Scientific Name: Neocaridina denticulate sinenis "red"
Common Name: Red cherry shrimp/cherry shrimp
Cherry Shrimp Care Level:
Easy, good for people with small tanks. Need moss to climb on. In smaller tanks may need calcium supplement
Size: up to 3 cm.
pH: 7 - 8
Temperature: 21 - 26c
Water Hardness: 3 - 15 dkh
Cherry Shrimp Life Span: 1-2 years
Temperament: Very Peaceful
Cherry shrimp Breeding/Mating/Reproduction:
These shrimp are very easy to breed.
The females will start to turn very red and you will see yellow eggs being held in their swimlets.
Following this the females will release hormones into the water and the males will find her and mate.
The females can store sperm like guppys and mollys.
The female have total care and control of the eggs and then after a while they will release the baby shrimp.
The shrimp are miniature replicas of the adults.
You do not need to worry about the parents eating their young.
For best breeding results keep shrimp without other fish.
Compatible Tank Mates:
Most community fish.
Do not put with bigger or aggressive fish your shrimp they will eat them.

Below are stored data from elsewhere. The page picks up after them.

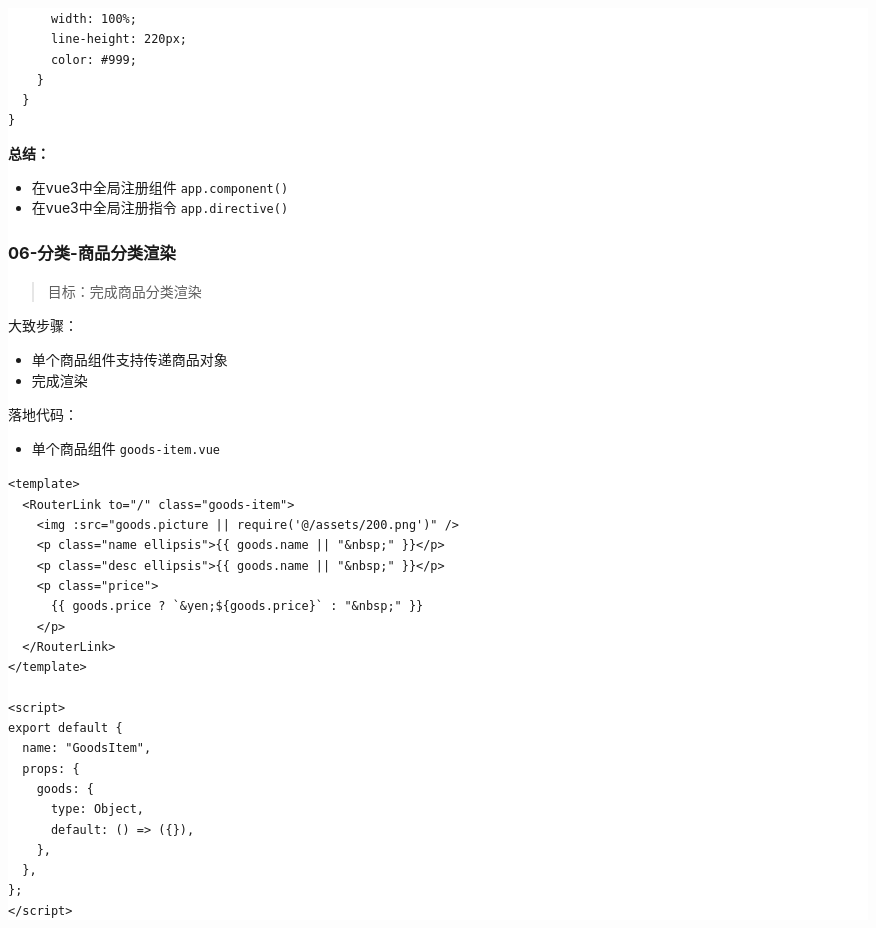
 ```less
      width: 100%;
      line-height: 220px;
      color: #999;
    }
  }
}
```



**总结：**

- 在vue3中全局注册组件 `app.component()`
- 在vue3中全局注册指令 `app.directive()`





### 06-分类-商品分类渲染

> 目标：完成商品分类渲染

大致步骤：

- 单个商品组件支持传递商品对象
- 完成渲染



落地代码：

- 单个商品组件 `goods-item.vue`

```vue
<template>
  <RouterLink to="/" class="goods-item">
    <img :src="goods.picture || require('@/assets/200.png')" />
    <p class="name ellipsis">{{ goods.name || "&nbsp;" }}</p>
    <p class="desc ellipsis">{{ goods.name || "&nbsp;" }}</p>
    <p class="price">
      {{ goods.price ? `&yen;${goods.price}` : "&nbsp;" }}
    </p>
  </RouterLink>
</template>

<script>
export default {
  name: "GoodsItem",
  props: {
    goods: {
      type: Object,
      default: () => ({}),
    },
  },
};
</script>
```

Will eat biofilm from plants.
Also will eat various algae types of algae and sinking pellets/extra fish food.
Bottom but if you have plants/decorations they will climb on them.
Females are reddish and males are clear
Calcium, Iodine (helps with molting)
The Cherry Shrimp are quickly becoming the most popular invertebrate in the freshwater aquarium hobby. Cherry shrimps are more tolerance and hardy as compared to other shrimps. Cherry shrimps make a good beginner shrimps in a planted tank or delicate shrimp tank. Cherry Shrimp, as with all other freshwater invertebrates are extremely sensitive to Copper, a common ingredient in many aquarium medications. Cherry Shrimp require something to climb on and to cling to in order to feel comfortable. Cherry shrimp are excellent algae eaters and will browse on many different algae types.
The Cherry Shrimp, although primarily algae-eaters, will also function as opportunistic scavengers to some degree. The red coloration of this shrimp depends on several factors such as mood, water conditions and food.
I started with approximately 12 Shrimps and now have somewhere around the 200 mark, therefore you must be prepared to either use a Large Tank or move quite a few to cut the population numbers down.